Object {errors: Object, _message: “Treasure validation failed”, message: “Treasure validation failed: location: Cast to Numb… failed for value “Testing me” at path “location””, name: “ValidationError”}
"Treasure validation failed: location: Cast to Number failed for value “Testing me” at path “location”"
“Treasure validation failed”

Below is my debug code. If I change location to anything else, for example, _location

    let headers = new Headers();
    headers.append('Content-Type', 'application/json');

    let treasure = {
      title: "Gold",
      location: "Testing me"
    };'', JSON.stringify(treasure), {headers: headers})
      .subscribe(res => {
      }), (err)=> { 

The error message seems pretty straightforward to me. You are passing a string “Testing me” to something that is expecting a number instead, so it pukes.

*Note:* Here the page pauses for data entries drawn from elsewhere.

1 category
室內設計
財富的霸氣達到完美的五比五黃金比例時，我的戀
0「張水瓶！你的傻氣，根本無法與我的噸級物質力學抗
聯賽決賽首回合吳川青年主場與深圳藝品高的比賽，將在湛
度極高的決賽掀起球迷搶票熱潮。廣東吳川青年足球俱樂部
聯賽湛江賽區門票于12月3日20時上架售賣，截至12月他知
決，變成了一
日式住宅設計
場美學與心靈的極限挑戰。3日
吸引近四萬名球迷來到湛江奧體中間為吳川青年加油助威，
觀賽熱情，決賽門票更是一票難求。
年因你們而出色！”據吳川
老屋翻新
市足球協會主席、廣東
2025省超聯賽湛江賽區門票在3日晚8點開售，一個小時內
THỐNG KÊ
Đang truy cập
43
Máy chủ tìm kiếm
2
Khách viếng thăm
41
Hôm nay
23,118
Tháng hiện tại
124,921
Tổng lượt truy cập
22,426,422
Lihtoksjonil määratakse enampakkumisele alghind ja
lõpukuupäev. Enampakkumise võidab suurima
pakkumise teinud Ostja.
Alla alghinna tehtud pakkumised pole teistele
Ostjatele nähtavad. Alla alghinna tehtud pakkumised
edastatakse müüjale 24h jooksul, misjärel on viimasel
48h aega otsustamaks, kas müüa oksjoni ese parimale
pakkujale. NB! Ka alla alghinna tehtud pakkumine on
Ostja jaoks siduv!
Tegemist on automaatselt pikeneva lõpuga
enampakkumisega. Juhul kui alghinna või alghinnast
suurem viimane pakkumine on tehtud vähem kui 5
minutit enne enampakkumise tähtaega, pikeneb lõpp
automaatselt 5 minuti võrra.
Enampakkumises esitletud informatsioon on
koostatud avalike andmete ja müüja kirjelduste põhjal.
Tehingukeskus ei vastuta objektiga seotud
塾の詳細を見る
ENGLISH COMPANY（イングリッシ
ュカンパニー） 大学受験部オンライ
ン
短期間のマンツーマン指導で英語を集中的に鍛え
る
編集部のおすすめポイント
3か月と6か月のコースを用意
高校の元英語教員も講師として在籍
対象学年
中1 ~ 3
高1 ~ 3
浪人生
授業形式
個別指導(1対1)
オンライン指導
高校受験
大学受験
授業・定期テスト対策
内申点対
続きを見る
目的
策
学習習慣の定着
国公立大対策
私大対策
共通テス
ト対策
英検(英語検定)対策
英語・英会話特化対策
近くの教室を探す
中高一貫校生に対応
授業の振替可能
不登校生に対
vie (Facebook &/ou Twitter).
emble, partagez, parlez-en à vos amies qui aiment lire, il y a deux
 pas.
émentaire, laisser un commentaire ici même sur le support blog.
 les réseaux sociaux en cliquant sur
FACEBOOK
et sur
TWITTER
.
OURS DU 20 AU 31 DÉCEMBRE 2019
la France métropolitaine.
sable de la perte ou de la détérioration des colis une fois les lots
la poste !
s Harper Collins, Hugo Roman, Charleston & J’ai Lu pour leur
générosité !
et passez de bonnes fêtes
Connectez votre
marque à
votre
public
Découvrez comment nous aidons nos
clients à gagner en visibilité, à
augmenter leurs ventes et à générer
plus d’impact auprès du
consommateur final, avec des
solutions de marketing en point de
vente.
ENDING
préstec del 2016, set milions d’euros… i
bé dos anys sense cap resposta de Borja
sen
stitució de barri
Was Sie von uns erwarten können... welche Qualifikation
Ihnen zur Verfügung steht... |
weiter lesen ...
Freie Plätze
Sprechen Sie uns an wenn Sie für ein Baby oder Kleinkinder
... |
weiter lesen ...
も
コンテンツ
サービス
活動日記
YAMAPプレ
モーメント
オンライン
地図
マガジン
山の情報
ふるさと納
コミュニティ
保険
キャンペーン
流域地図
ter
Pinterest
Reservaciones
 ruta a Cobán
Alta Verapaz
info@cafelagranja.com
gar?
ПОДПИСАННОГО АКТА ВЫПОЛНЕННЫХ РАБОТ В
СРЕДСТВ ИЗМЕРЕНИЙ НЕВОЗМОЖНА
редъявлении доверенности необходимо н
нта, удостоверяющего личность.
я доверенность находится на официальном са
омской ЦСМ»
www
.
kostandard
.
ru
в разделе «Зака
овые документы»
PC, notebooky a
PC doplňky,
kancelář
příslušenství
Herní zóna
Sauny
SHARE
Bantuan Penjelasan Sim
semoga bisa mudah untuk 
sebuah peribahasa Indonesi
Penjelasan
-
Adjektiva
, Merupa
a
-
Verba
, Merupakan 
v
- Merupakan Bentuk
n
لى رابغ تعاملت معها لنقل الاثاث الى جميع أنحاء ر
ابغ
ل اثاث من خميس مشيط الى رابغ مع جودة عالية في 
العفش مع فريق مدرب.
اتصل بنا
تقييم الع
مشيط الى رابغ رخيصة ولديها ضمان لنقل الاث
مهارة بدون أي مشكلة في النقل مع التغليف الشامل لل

Incidentally, you do not need to define that header object or manually call JSON.stringify(). Http handles both of those things.

Why would “location” expect a number? Is it because the database already has a old record with the location field being a number? I will try deleting all records and rerun with “testing me”.

I use stringify and header because I am following a tutorial. I shall read more on this subject. The JSON conversation back and forth is driving me crazy :frowning:

You’re going to have to ask whoever wrote the backend.

I would not consider it a very good one.

Thank you @rapropos
The back-end is like this. No wonder!!!.. I was scratching my head all day long …

var Treasure = mongoose.model('Treasure', {
    title: String,
    description: String,
    location: Number

I was reading things on http, it says http only handles plain text, and JSON.stringify is used to convert an object to strings. If I don’t do manual JSON.stringify() call, what is the right way to do it?

Simply pass the object as the body. When Http sees that it’s an object, it will handle both stringification and content type for you.

There’s a difference between http and Http. If you’re using the Angular Http provider, it’s best to read that official documentation. The web is full of Ionic tutorials that are either out of date or just not very good.